━━ RECORDS FOR THIS EXERCISE

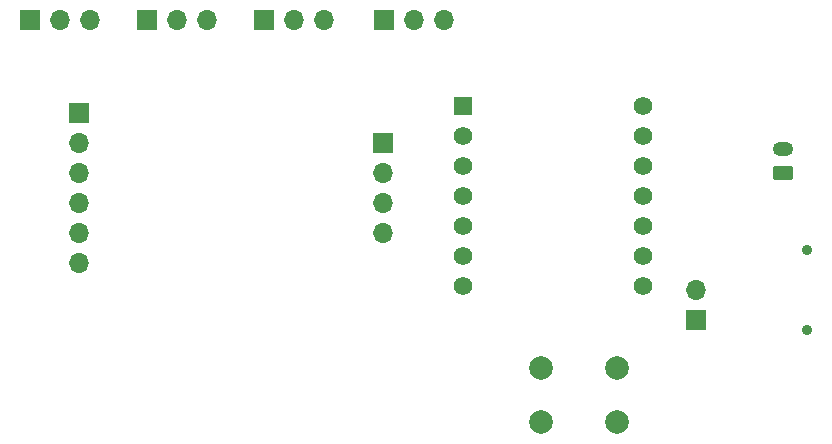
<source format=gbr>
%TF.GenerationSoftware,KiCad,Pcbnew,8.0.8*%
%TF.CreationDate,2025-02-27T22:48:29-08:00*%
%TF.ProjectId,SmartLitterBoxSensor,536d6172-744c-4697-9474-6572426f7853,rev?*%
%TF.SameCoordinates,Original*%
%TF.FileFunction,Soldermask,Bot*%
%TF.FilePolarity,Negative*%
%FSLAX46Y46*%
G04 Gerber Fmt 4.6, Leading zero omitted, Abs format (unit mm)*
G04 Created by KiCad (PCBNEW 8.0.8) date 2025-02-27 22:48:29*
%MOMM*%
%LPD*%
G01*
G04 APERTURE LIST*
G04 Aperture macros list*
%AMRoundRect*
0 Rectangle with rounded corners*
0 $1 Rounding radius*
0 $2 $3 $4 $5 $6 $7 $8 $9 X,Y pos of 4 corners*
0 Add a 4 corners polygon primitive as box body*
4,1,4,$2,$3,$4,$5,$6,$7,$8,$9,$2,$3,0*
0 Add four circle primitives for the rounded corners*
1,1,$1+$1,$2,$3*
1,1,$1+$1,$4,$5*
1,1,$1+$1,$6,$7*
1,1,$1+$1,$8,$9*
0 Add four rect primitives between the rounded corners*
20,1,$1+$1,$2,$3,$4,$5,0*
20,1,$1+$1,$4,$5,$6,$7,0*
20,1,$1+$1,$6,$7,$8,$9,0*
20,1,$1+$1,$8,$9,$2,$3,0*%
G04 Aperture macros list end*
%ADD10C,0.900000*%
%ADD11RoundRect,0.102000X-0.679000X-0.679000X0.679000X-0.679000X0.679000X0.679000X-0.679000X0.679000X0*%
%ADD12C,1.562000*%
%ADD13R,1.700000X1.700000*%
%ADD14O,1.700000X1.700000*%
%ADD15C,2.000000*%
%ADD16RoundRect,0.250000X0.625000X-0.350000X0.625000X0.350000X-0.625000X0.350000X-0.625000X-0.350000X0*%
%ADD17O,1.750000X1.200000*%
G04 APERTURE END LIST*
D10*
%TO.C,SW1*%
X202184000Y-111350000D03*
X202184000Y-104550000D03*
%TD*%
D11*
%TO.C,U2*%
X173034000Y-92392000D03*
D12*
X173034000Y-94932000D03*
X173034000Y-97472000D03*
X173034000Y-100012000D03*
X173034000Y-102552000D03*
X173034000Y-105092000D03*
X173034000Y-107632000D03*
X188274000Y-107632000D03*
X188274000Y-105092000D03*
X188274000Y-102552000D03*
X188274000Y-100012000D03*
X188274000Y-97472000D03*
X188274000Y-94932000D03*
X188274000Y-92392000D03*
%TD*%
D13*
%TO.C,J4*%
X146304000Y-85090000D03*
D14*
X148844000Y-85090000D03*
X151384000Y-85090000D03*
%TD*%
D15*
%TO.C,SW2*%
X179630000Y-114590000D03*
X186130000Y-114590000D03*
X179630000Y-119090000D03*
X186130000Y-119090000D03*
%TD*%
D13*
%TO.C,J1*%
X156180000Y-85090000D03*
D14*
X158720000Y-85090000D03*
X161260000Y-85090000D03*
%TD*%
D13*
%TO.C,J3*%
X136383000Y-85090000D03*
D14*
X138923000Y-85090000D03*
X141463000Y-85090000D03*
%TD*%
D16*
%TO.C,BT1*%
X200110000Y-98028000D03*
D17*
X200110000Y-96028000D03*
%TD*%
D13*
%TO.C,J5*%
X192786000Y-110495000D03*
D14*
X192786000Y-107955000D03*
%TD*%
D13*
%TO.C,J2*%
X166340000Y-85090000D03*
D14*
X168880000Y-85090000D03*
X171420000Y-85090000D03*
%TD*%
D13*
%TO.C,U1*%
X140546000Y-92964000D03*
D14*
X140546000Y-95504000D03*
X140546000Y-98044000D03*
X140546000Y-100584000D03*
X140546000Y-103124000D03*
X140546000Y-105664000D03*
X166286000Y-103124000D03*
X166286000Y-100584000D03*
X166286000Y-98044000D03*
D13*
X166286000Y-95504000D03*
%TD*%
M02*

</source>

━━━━

Output the data above in full. Skip every picture.

SOLUTION FOR THIS PROBLEM:
<source format=gbr>
%TF.GenerationSoftware,KiCad,Pcbnew,8.0.8*%
%TF.CreationDate,2025-02-27T22:48:29-08:00*%
%TF.ProjectId,SmartLitterBoxSensor,536d6172-744c-4697-9474-6572426f7853,rev?*%
%TF.SameCoordinates,Original*%
%TF.FileFunction,Soldermask,Bot*%
%TF.FilePolarity,Negative*%
%FSLAX46Y46*%
G04 Gerber Fmt 4.6, Leading zero omitted, Abs format (unit mm)*
G04 Created by KiCad (PCBNEW 8.0.8) date 2025-02-27 22:48:29*
%MOMM*%
%LPD*%
G01*
G04 APERTURE LIST*
G04 Aperture macros list*
%AMRoundRect*
0 Rectangle with rounded corners*
0 $1 Rounding radius*
0 $2 $3 $4 $5 $6 $7 $8 $9 X,Y pos of 4 corners*
0 Add a 4 corners polygon primitive as box body*
4,1,4,$2,$3,$4,$5,$6,$7,$8,$9,$2,$3,0*
0 Add four circle primitives for the rounded corners*
1,1,$1+$1,$2,$3*
1,1,$1+$1,$4,$5*
1,1,$1+$1,$6,$7*
1,1,$1+$1,$8,$9*
0 Add four rect primitives between the rounded corners*
20,1,$1+$1,$2,$3,$4,$5,0*
20,1,$1+$1,$4,$5,$6,$7,0*
20,1,$1+$1,$6,$7,$8,$9,0*
20,1,$1+$1,$8,$9,$2,$3,0*%
G04 Aperture macros list end*
%ADD10C,0.900000*%
%ADD11RoundRect,0.102000X-0.679000X-0.679000X0.679000X-0.679000X0.679000X0.679000X-0.679000X0.679000X0*%
%ADD12C,1.562000*%
%ADD13R,1.700000X1.700000*%
%ADD14O,1.700000X1.700000*%
%ADD15C,2.000000*%
%ADD16RoundRect,0.250000X0.625000X-0.350000X0.625000X0.350000X-0.625000X0.350000X-0.625000X-0.350000X0*%
%ADD17O,1.750000X1.200000*%
G04 APERTURE END LIST*
D10*
%TO.C,SW1*%
X202184000Y-111350000D03*
X202184000Y-104550000D03*
%TD*%
D11*
%TO.C,U2*%
X173034000Y-92392000D03*
D12*
X173034000Y-94932000D03*
X173034000Y-97472000D03*
X173034000Y-100012000D03*
X173034000Y-102552000D03*
X173034000Y-105092000D03*
X173034000Y-107632000D03*
X188274000Y-107632000D03*
X188274000Y-105092000D03*
X188274000Y-102552000D03*
X188274000Y-100012000D03*
X188274000Y-97472000D03*
X188274000Y-94932000D03*
X188274000Y-92392000D03*
%TD*%
D13*
%TO.C,J4*%
X146304000Y-85090000D03*
D14*
X148844000Y-85090000D03*
X151384000Y-85090000D03*
%TD*%
D15*
%TO.C,SW2*%
X179630000Y-114590000D03*
X186130000Y-114590000D03*
X179630000Y-119090000D03*
X186130000Y-119090000D03*
%TD*%
D13*
%TO.C,J1*%
X156180000Y-85090000D03*
D14*
X158720000Y-85090000D03*
X161260000Y-85090000D03*
%TD*%
D13*
%TO.C,J3*%
X136383000Y-85090000D03*
D14*
X138923000Y-85090000D03*
X141463000Y-85090000D03*
%TD*%
D16*
%TO.C,BT1*%
X200110000Y-98028000D03*
D17*
X200110000Y-96028000D03*
%TD*%
D13*
%TO.C,J5*%
X192786000Y-110495000D03*
D14*
X192786000Y-107955000D03*
%TD*%
D13*
%TO.C,J2*%
X166340000Y-85090000D03*
D14*
X168880000Y-85090000D03*
X171420000Y-85090000D03*
%TD*%
D13*
%TO.C,U1*%
X140546000Y-92964000D03*
D14*
X140546000Y-95504000D03*
X140546000Y-98044000D03*
X140546000Y-100584000D03*
X140546000Y-103124000D03*
X140546000Y-105664000D03*
X166286000Y-103124000D03*
X166286000Y-100584000D03*
X166286000Y-98044000D03*
D13*
X166286000Y-95504000D03*
%TD*%
M02*

</source>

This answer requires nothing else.